Nat Mach Intell. 2023 Aug;5(8):861-872. doi: 10.1038/s42256-023-00694-6. Epub 2023 Jul 20.

Abstract

Identifying neoepitopes that elicit an adaptive immune response is a major bottleneck to developing personalized cancer vaccines. Experimental validation of candidate neoepitopes is extremely resource intensive and the vast majority of candidates are non-immunogenic, creating a needle-in-a-haystack problem.
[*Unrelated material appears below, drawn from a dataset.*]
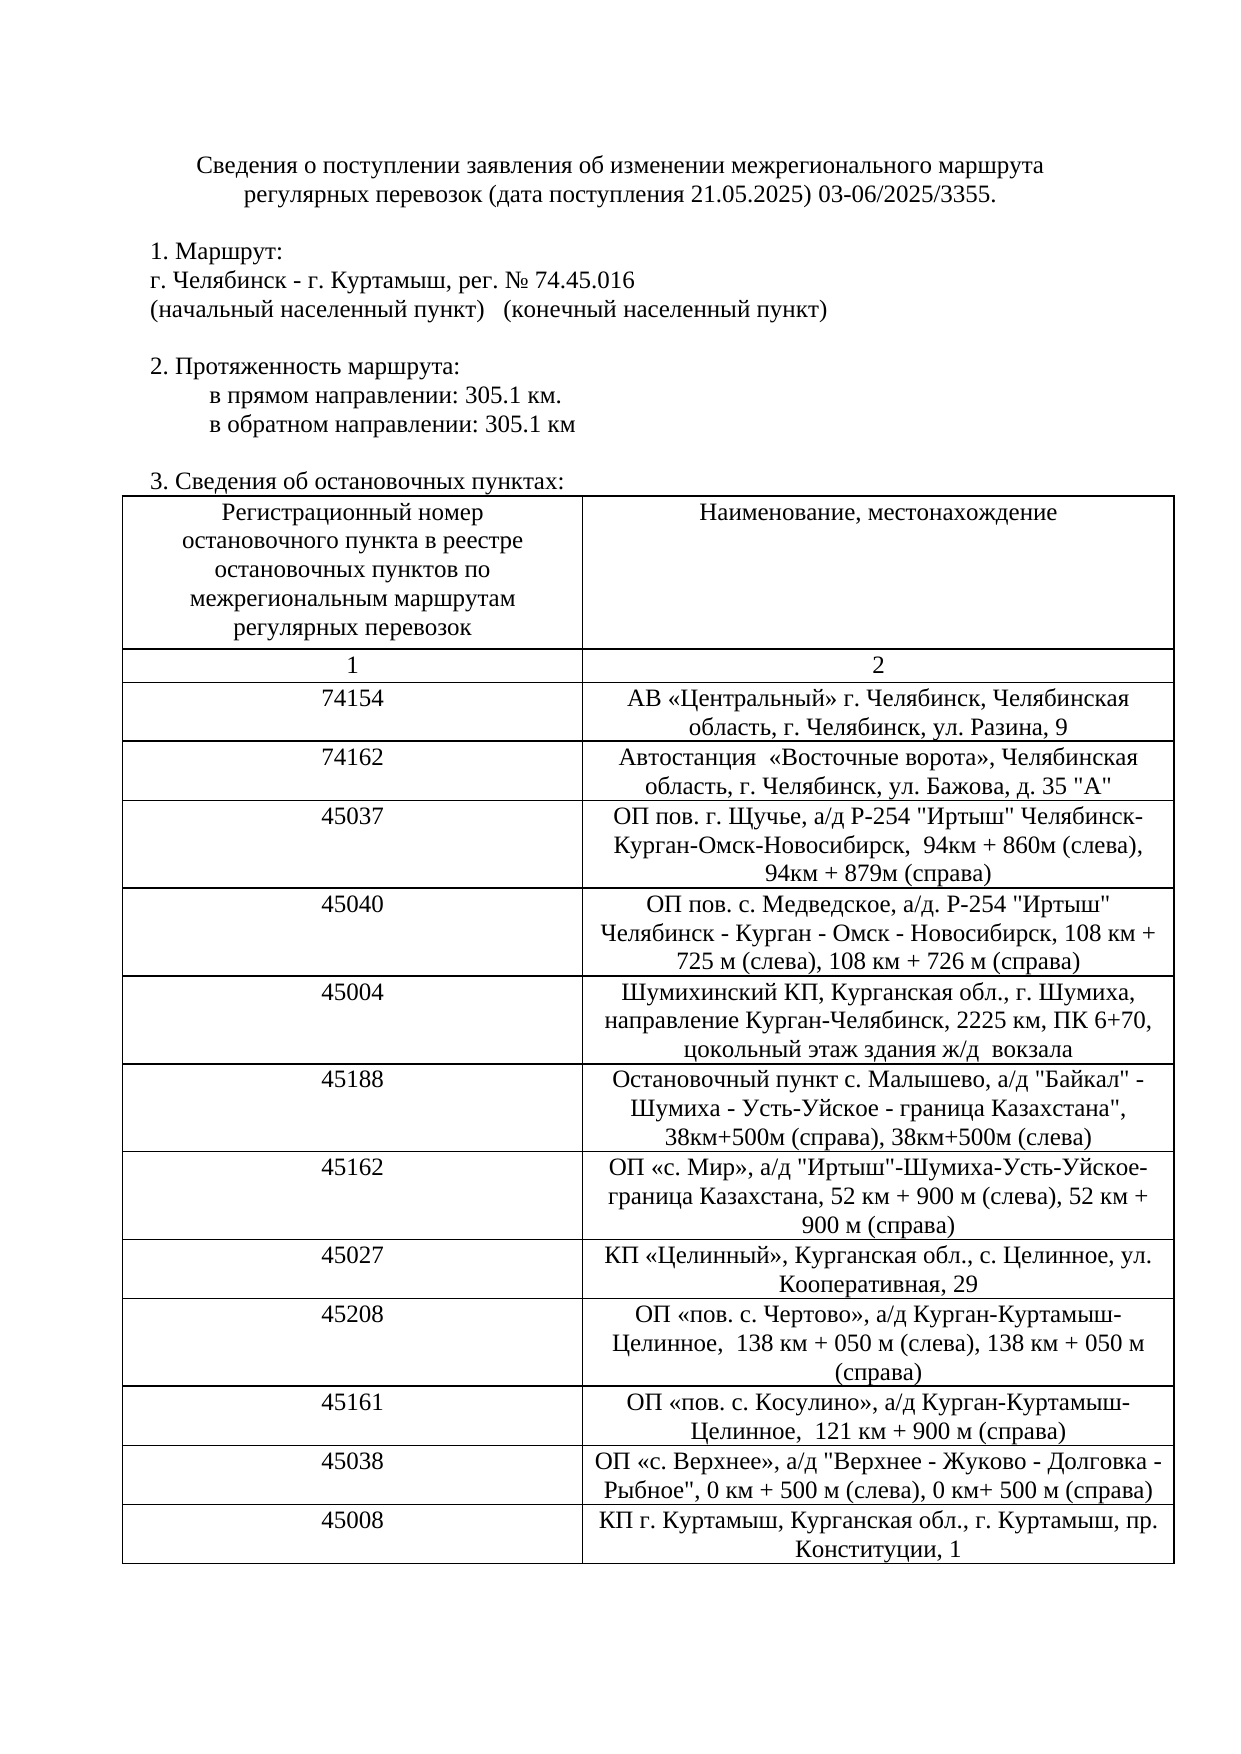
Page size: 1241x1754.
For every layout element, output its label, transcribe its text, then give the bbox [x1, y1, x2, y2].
Here we address this challenge, presenting computational methods for predicting class I major histocompatibility complex (MHC-I) epitopes and identifying immunogenic neoepitopes with improved precision. The BigMHC method comprises an ensemble of seven pan-allelic deep neural networks trained on peptide-MHC eluted ligand data from mass spectrometry assays and transfer learned on data from assays of antigen-specific immune response. Compared with four state-of-the-art classifiers, BigMHC significantly improves the prediction of epitope presentation on a test set of 45,409 MHC ligands among 900,592 random negatives (area under the receiver operating characteristic = 0.9733; area under the precision-recall curve = 0.8779). After transfer learning on immunogenicity data, BigMHC yields significantly higher precision than seven state-of-the-art models in identifying immunogenic neoepitopes, making BigMHC effective in clinical settings.